By Jim Park, with Faith Hoyt
The largest and longest food distribution program was the daily feeding of the Israelites with manna for 40 years. Jesus fed the multitudes during His ministry on Earth. The church has a longstanding and firm Biblical foundation to become a channel of blessing to feed and minister to the needy, and the San Marcos church has taken up this call.
The beginning of Manna Mesa
After retiring from the military, Doug Rosendahl began a personal ministry to help feed hungry veterans and others in the San Marcos, Calif., area. Pastor Jim Park, Pacific Union personal ministries volunteer coordinator, joined with him to begin a weekly food distribution to the community starting in January 2019.
Doug worked tirelessly to get the food, and Jim focused on ministering to the people who came. Every week, Doug and his team would pick up food from local food stores (this is called “fresh rescue”) in addition to advocating for large quantities of food to be delivered from the San Diego and North County Food Banks.
Within four months, nearly 100 people were coming to the Manna Mesa food bank on a weekly basis. Every week new aspects were added to the ministry. Volunteers started to help, wearing aprons printed with the logo.
After several months, Manna Mesa began using a database program called Oasis to keep track of people who were getting food. Each person would fill out an information sheet, get their picture taken, and then be issued a card, which would be scanned when they came to pick up food.
In June 2019, this database was used to call the parents of the children who were coming to the food bank, inviting them to Vacation Bible School. Thirty children from the community came as a result of this effort, demonstrating the great potential of the food distribution program to not only feed the hungry but to minister to their souls as well.

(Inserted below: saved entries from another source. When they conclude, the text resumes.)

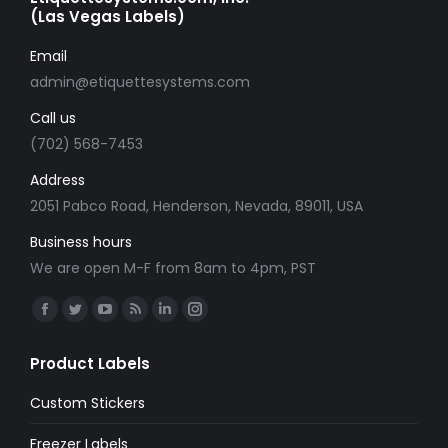
(Las Vegas Labels)
Email
admin@etiquettesystems.com
Call us
(702) 568-7453
Address
2051 Pabco Road, Henderson, Nevada, 89011, USA
Business hours
We are open M-F from 8am to 4pm, PST
Find us on:
Facebook
Twitter
YouTube
Rss
Linkedin
Instagram
page
page
page
page
page
page
Product Labels
opens
opens
opens
opens
opens
opens
in
in
in
in
in
in
Custom Stickers
new
new
new
new
new
new
Freezer Labels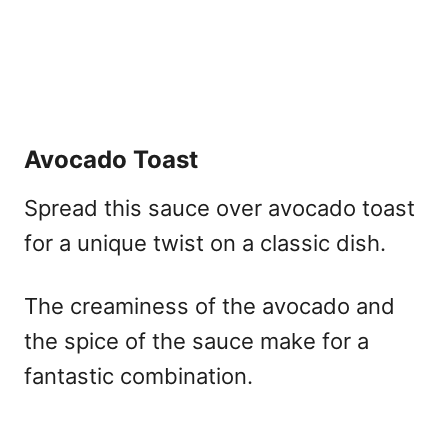
Avocado Toast
Spread this sauce over avocado toast
for a unique twist on a classic dish.
The creaminess of the avocado and
the spice of the sauce make for a
fantastic combination.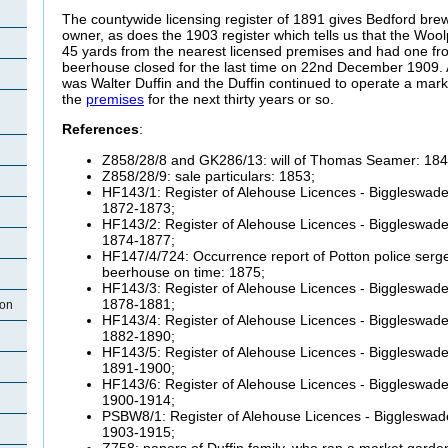
The countywide licensing register of 1891 gives Bedford bre
owner, as does the 1903 register which tells us that the Wo
45 yards from the nearest licensed premises and had one fr
beerhouse closed for the last time on 22nd December 1909. A
was Walter Duffin and the Duffin continued to operate a mar
the
premises
for the next thirty years or so.
References
:
Z858/28/8 and GK286/13: will of Thomas Seamer: 184
Z858/28/9: sale particulars: 1853;
HF143/1: Register of Alehouse Licences - Biggleswade 
1872-1873;
HF143/2: Register of Alehouse Licences - Biggleswade 
1874-1877;
HF147/4/724: Occurrence report of Potton police sergea
beerhouse on time: 1875;
HF143/3: Register of Alehouse Licences - Biggleswade 
1878-1881;
ton
HF143/4: Register of Alehouse Licences - Biggleswade 
1882-1890;
HF143/5: Register of Alehouse Licences - Biggleswade 
1891-1900;
HF143/6: Register of Alehouse Licences - Biggleswade 
1900-1914;
PSBW8/1: Register of Alehouse Licences - Biggleswade
1903-1915;
Z758: papers of Duffin family, who ran a market garde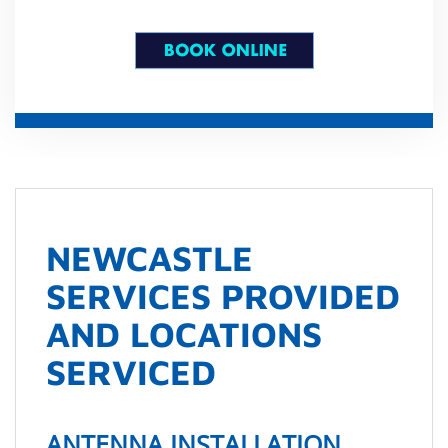
NEWCASTLE
SERVICES PROVIDED
AND LOCATIONS
SERVICED
ANTENNA INSTALLATION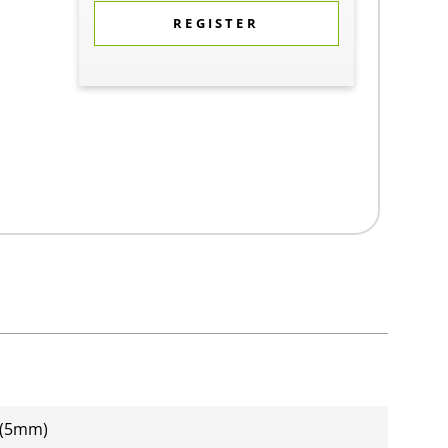
REGISTER
 (5mm)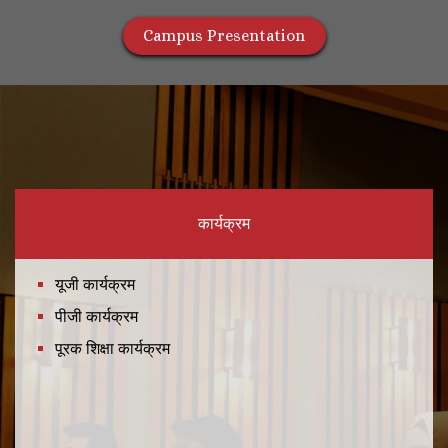
Campus Presentation
कार्यक्रम
यूजी कार्यक्रम
पीजी कार्यक्रम
पूरक शिक्षा कार्यक्रम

Jossy Broden, who was the director of the Vacation Bible School, is now also serving as director of Volunteer Services, along with her husband Adavid, to provide leadership to the program.
Jesus told His disciples that He would make them “fishers of men” (Matthew 4:19).
With so many good interests being generated by Manna Mesa, effective nets are being developed to bring people into the church.
One such comprehensive follow-up (pre-COVID) was initiated and run by San Marcos church Pastor Basil Bell, along with Pastors Cruz and Acevedo. They received the printouts from Oasis and made a database of Hispanic names, who were called and enlisted in Bible studies. A two-week evangelistic campaign reaped the interests and others are currently being followed up.
One of the important principles of a good ministry program is its reproducibility. The Valley Center church, which is in a nearby town, heard about the program and came to observe the San Marcos church food distribution, volunteering to get a feel for the ministry. They began their own successful food distribution modeled after what they had learned. Because of the tons of food San Marcos church gets every week, it is able to supply food for their program until they are able to get enough on their own.
Super pantry status
Because of the COVID-19 crisis, a drive-through service is provided and the people stay in their cars in order to maintain social distance. Currently, every Tuesday from 3:00 to 6:00 p.m., the program serves 270 cars a week and approximately 400 families (some of the vehicles pick up for more than one household). Since there is limited parking, and to avoid increased traffic, each car is given a time to come to the church.
Feeding San Diego—a member of Feeding America, the premier non-profit Food Distribution organization in the nation—offered financial assistance to the 500 organizations it services in San Diego county. San Marcos church was one of 35 chosen to receive a $20,000 grant to build up the infrastructure its ministry. Recently they received another $15,000 to continue to feed the needy on Tuesday, Sabbath, and Sunday afternoons.
The greatest advantage of a weekly food distribution program is the weekly contact with the people. Any ministry where you can mingle with the people on an ongoing basis has a distinct advantage over a “one-shot” program where your ability to properly meet and minister to the individuals who come is limited.
With over 1,000 names from the community in its database, the church is now planning on how to best follow up the positive response to their feeding program. There are plans to hand out Discover Bible lessons to those who are interested, beginning with the 20 non-Adventist volunteers who come and help on a weekly basis and then expanding to those who visit the food bank.
Although the pandemic prevents going door-to-door, there are still many opportunities for a personal ministry with those who come the church campus every week, not only giving them the food which perishes but “the bread that comes down from heaven, which anyone may eat and not die” (John 6:50, NIV).
Like a mustard seed, Manna Mesa began small, but through weekly prayer and hard work, it has grown into a strong ministry. Lay participation and leadership have been key to its ongoing success, and the team is committed to making their weekly food distribution a dynamic means to feed both the physical and soul hunger of their community.